The NSS Bulletin - ISSN 1090-6924
Volume 43 Number 4: 106-109 - October 1981

A publication of the National Speleological Society

Origin of Cave Saltpeter
Carol A. Hill


Southeastern saltpeter caves have temperatures between 10 and 18°C and humidities between 90 and 99%. Saltpeter sediments are alkaline (pH 6 to 9), dry and porous (moisture 5 to 10% by weight) and non-organic (low levels of compost, guano and animal remains); sediments have nitrate concentrations ranging between 0.01 and 4.0% by weight, low total nitrogen (0.08 to 0.13% by weight) and relatively little phosphorus (0.1 to 1.4% by wight). Lixiviated cave sediments regenerate in nitrate in several years. Areal extent of cave nitrate is uniform; vertical concentration is in the top few meters of sediment. Nitrate is a minor constituent in some sulfate speleothems (up to 1% by weight). Surface and sinkhole limestones directly exposed to rainfall are leached of nitrate (1 to 2 ppm); sinkhole limestones in recessed, partly exposed positions have intermediate nitrate values (10 to 100 ppm); and protected cave limestones are enriched in nitrate (thousands of ppm in 30 cm deep cores). Nitrate concentration increases immediately at the sinkhole-cave boundary and is independent of limestone type or stratigraphy. Nitrobacter bacteria populations on cave bedrock walls, ceilings and follor sediments are higher (6 x 10 5/g of sediment) and of a different species (N. agilis) than surface soil populations ( 1 x 10 3/g; [N. winogradsky]).
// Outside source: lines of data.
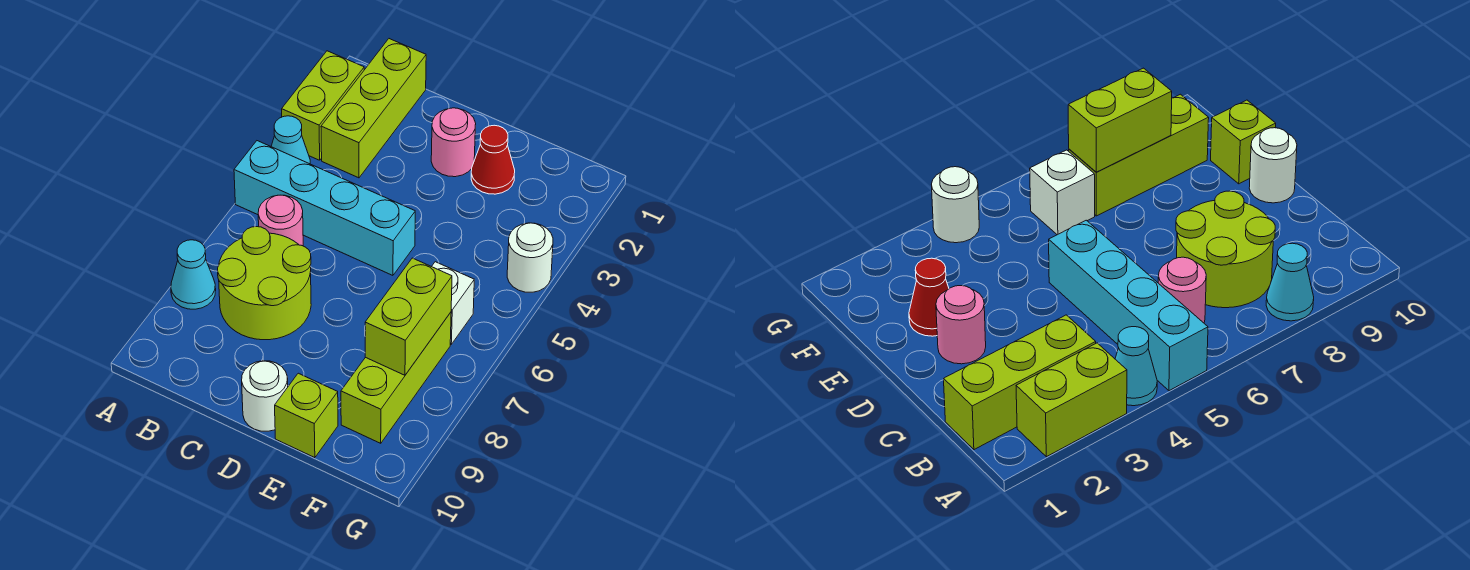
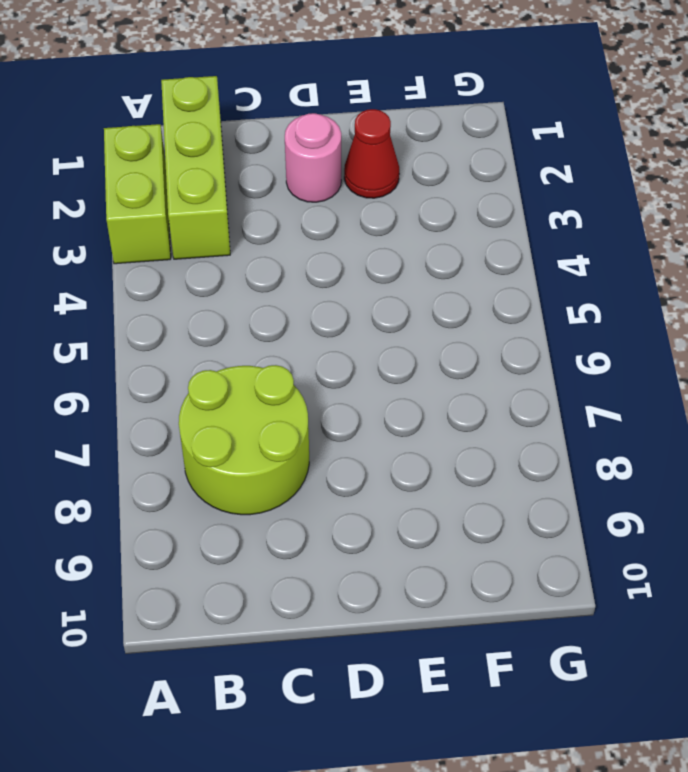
none -> cyan cone A4 level 1
none -> cyan brick A5:D5 level 1
none -> cyan cone A8 level 1

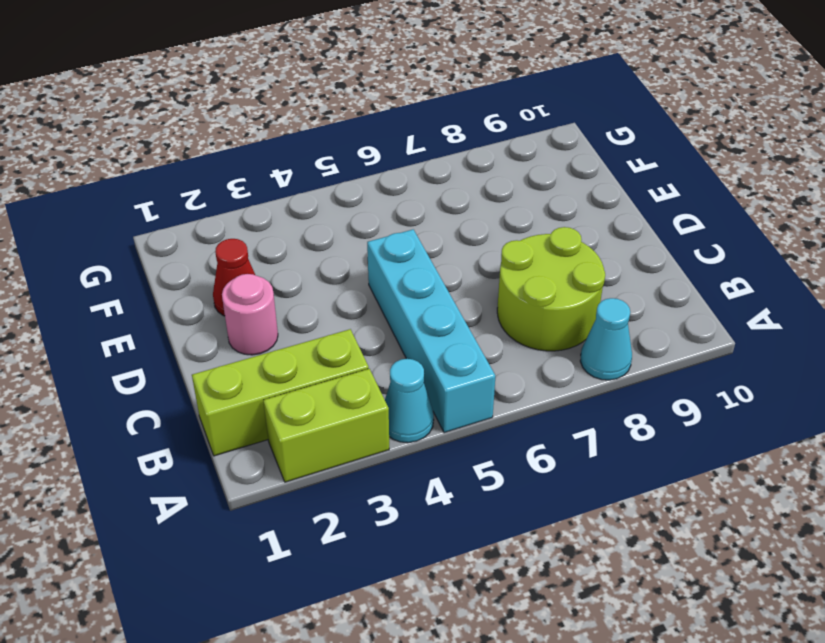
none -> pink round brick B6 level 1
none -> white round brick D10 level 1
none -> lime brick E10 level 1

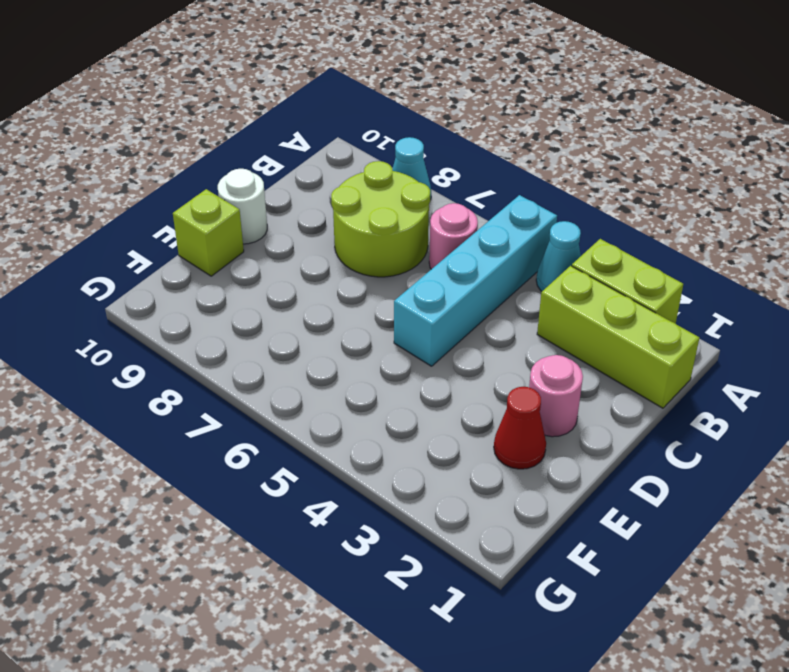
none -> white brick F6 level 1
none -> lime brick F7:F9 level 1
none -> white round brick G4 level 1

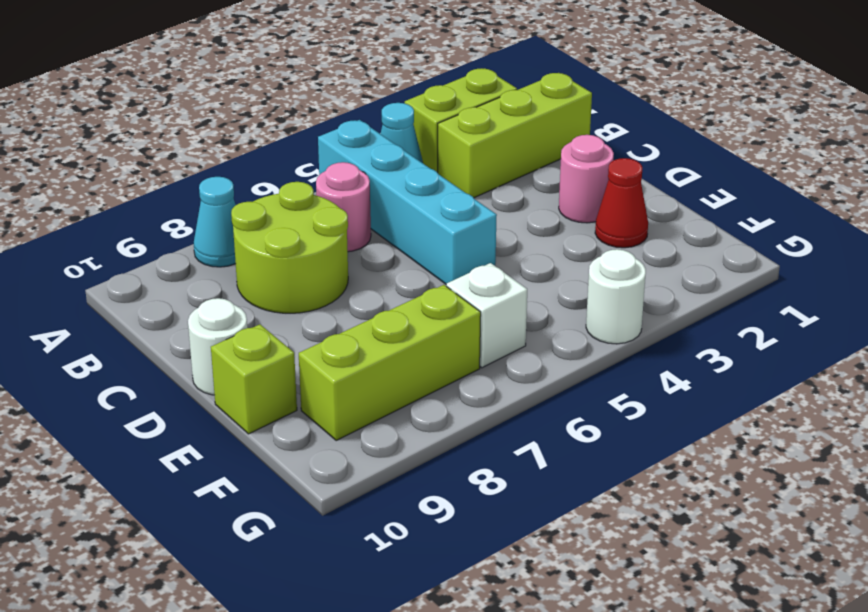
none -> lime brick F7:F8 level 2

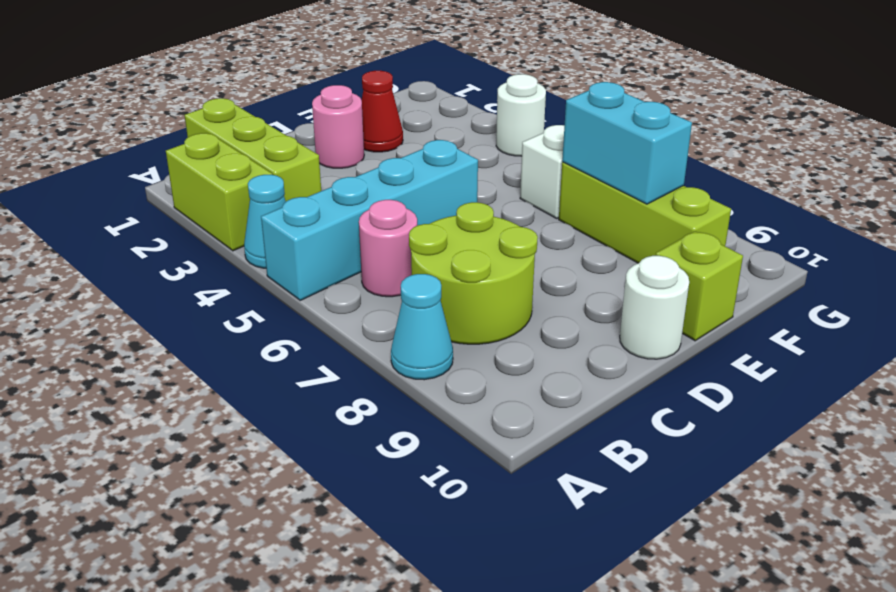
cyan brick F7:F8 level 2 -> lime brick F7:F8 level 2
Compost, animal remains, rat guano and bat guano do not acccount for the areal extent, vertical extent and regeneration of saltpeter earth nor do they expalain saltpeter depostits that extend to cave ceilings or high (thousands of ppm) nitrate withihn limestone bedrock. Bat guano can enrich saltpeter earth in nitrate, but it is not the only, or even a major nitrate source.

Surface soil nitrate transported into the cave by seeping groundwater is the most likely source of cave saltpeter. The proposed mechanism that drives seeping groundwater towards the cave is evaporation at the cave air-bedrock interface which produces a moisture density gradient wihin the limestone. Reduced nitrogen (NH4+) is transported from the surface through the zone of aeration to cave bedrock and sediments where it is oxidized to nitrate by Nitrosomonas and Nitrobacter. The seeping groundwater model explains such characteristics of saltpeter caves and sediments as regeneration, areal and vertical extent, and nitrate within cave bedrock.